Rattus norvegicus associates strongly with human settlements and survives well in urban environments. Wildlife and pest references may also call it a Norway rat.

Black Rat or Roof Rat Habitats

The black rat, or roof rat, prefers warmer climates and often climbs well enough to use roofs, trees, wires, and upper parts of buildings. People also call black rats ship rats because they traveled widely by sea.

They remain common around ports and coastal settlements.

Other Common Names

The same rat species can appear under several names, including common rat, sewer rat, wharf rat, ship rat, and roof rat. These labels often reflect where the animal lives or how people first encountered it.

Where Rats Hide In and Around Homes

Various common hiding spots for rats around a home including a basement corner, behind kitchen cabinets, and near the house foundation outdoors.

Around homes, rats choose places that stay dark, quiet, and close to food. Safety and routine shape rat behavior, so hidden voids and sheltered outdoor spots attract them.

Attics, Walls, Basements, and Crawlspaces

Attics, wall voids, basements, and crawlspaces give rats warmth and cover. These spaces are especially attractive when they are cluttered, rarely disturbed, or near food storage and plumbing access.

Burrows, Yards, Sewers, and Outdoor Cover

Rats also live outdoors in burrows under sheds, decks, bushes, and foundations. Some rats dig burrows or nest beneath rocks, logs, and other shelter.

Brown rats readily use sewers and drains.

Rat Nests and Daytime Shelter

Rat nests often use shredded paper, insulation, fabric, or plant material. Many rats are nocturnal, so they hide during the day and move more freely at night.
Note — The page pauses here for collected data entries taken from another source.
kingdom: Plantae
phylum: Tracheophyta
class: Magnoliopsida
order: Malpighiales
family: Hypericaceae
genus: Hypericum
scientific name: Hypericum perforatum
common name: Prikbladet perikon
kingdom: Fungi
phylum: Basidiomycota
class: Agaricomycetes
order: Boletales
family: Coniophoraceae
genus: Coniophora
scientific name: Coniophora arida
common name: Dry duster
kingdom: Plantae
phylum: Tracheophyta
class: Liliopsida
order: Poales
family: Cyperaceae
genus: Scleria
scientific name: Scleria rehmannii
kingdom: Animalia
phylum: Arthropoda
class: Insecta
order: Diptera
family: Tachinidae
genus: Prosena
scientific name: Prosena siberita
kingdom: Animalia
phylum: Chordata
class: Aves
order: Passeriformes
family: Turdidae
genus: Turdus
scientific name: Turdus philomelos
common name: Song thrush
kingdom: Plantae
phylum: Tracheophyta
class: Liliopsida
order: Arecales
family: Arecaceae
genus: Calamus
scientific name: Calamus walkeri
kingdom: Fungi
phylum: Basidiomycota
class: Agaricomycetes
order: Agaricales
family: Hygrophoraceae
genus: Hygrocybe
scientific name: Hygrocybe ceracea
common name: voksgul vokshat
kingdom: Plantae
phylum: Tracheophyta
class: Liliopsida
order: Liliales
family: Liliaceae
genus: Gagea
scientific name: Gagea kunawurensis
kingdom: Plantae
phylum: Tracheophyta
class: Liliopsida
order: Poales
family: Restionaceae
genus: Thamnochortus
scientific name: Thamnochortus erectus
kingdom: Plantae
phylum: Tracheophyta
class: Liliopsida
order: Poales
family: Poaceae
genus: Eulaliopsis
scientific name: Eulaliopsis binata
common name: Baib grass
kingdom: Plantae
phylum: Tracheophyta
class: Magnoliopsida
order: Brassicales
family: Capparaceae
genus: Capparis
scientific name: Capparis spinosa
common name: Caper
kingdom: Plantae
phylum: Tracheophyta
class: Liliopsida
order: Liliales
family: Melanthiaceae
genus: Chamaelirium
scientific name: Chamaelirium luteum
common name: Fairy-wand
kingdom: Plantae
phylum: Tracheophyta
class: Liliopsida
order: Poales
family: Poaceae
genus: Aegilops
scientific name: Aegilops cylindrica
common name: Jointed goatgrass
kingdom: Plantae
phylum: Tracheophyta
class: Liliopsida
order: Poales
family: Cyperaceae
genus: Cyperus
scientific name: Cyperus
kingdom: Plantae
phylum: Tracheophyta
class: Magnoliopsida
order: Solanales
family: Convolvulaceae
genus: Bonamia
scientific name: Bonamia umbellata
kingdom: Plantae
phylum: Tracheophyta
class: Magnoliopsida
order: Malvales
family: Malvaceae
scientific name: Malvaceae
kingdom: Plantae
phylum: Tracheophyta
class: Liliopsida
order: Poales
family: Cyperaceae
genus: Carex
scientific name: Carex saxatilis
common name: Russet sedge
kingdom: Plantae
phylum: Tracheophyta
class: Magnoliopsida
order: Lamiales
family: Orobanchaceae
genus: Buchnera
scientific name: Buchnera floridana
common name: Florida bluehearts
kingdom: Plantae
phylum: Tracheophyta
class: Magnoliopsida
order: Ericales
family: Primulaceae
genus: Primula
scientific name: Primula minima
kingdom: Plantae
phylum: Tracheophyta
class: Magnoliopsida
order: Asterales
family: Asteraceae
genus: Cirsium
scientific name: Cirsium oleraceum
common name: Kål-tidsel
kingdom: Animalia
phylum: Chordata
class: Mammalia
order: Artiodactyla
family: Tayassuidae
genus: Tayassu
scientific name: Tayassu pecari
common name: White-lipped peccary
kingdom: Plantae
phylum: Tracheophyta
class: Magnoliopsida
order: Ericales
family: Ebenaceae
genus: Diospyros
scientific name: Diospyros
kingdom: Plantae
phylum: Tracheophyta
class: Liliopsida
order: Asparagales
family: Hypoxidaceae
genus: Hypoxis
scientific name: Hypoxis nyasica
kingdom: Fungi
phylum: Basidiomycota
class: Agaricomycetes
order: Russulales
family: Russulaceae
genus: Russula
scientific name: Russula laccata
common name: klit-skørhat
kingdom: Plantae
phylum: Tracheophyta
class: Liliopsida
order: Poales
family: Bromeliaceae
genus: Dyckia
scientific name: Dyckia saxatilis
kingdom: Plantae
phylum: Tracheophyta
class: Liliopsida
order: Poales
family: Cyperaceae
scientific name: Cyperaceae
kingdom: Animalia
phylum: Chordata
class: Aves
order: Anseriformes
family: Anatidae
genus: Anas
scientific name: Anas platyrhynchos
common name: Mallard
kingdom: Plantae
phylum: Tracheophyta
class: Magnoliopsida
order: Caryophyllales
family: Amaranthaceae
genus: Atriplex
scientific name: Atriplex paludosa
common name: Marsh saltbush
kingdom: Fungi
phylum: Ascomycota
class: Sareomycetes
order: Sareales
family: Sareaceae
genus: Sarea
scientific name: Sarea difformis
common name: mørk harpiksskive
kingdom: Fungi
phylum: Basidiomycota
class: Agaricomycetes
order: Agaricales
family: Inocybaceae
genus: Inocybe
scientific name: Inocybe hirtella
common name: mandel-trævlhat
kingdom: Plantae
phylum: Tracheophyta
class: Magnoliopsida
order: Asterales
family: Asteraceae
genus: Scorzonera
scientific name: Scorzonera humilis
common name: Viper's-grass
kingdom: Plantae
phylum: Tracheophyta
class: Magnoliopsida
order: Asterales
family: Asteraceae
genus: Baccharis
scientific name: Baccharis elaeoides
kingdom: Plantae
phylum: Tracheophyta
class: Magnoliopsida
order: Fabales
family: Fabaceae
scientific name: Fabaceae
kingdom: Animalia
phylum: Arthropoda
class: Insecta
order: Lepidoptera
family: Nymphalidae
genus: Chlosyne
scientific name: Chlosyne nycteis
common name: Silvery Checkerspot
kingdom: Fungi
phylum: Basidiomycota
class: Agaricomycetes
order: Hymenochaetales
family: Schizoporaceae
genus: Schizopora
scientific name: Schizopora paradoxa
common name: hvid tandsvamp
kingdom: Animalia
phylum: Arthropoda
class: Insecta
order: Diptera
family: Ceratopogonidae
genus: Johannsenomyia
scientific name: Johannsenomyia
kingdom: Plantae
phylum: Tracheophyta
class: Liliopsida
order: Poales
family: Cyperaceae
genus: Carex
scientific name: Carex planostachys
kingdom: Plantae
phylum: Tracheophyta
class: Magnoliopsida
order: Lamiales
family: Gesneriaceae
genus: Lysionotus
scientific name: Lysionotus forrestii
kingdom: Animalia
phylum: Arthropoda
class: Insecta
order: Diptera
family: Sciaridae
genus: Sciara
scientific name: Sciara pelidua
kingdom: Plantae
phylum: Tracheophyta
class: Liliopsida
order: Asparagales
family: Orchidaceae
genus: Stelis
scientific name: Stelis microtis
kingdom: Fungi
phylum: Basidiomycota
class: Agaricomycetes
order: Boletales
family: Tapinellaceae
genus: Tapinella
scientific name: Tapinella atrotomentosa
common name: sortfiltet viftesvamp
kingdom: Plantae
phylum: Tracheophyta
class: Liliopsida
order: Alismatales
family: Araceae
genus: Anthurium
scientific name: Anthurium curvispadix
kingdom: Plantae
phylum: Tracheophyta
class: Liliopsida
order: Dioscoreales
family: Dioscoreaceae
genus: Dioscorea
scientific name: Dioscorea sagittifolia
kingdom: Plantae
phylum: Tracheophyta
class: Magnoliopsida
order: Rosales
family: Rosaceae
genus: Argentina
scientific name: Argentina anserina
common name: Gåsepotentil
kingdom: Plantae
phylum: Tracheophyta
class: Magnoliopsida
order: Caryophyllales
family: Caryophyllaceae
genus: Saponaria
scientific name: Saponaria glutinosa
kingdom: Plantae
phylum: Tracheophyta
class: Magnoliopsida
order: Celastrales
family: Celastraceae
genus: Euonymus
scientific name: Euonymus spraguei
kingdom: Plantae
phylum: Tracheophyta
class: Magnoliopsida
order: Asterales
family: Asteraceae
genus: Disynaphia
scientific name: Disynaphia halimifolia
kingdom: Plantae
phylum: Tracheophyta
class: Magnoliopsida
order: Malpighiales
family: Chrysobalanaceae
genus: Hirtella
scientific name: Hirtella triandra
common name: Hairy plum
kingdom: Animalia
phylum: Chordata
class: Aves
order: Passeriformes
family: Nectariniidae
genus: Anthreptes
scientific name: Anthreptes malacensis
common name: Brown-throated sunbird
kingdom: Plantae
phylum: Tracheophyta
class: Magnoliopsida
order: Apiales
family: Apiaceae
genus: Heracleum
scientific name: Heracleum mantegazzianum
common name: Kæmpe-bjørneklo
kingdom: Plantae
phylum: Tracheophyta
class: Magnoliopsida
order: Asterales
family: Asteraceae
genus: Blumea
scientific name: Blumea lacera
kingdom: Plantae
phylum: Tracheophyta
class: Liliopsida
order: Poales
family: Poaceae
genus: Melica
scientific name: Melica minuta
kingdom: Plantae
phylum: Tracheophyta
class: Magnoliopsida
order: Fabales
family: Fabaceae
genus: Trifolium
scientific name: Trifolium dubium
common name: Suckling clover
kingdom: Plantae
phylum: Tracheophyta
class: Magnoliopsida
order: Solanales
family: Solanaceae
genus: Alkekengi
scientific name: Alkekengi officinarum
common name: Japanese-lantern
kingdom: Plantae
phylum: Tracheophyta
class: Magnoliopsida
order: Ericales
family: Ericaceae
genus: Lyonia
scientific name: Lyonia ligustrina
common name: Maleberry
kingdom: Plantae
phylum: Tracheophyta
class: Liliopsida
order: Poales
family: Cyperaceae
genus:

How To Tell If Rats Are Nearby

An alley corner with signs of rat activity including droppings, gnawed boxes, and a rat silhouette near a trash bin.

You can often spot rats before you see one directly. Droppings, gnaw marks, burrows, and scratching sounds often signal rodent activity.

Signs of Rat Activity Indoors and Outdoors

Signs of rats include droppings, greasy rub marks, shredded nesting material, holes near walls, and damaged food packaging. Outdoors, you might see burrow entrances, runways in grass, or disturbed soil near trash and structures.

Health Risks Linked to Rat Infestations

Rat infestations can spread contamination through urine, droppings, and food access. Rats have been linked to diseases such as leptospirosis, hantavirus, and bubonic plague, so sanitation matters as much as trapping or exclusion.

When Rat Control Becomes Necessary

You need rat control when you see repeated signs of rats, hear regular nocturnal activity, or find fresh droppings in the same places.

Act quickly to limit damage and reduce health risks. Swift action also keeps small problems from turning into larger rodent infestations.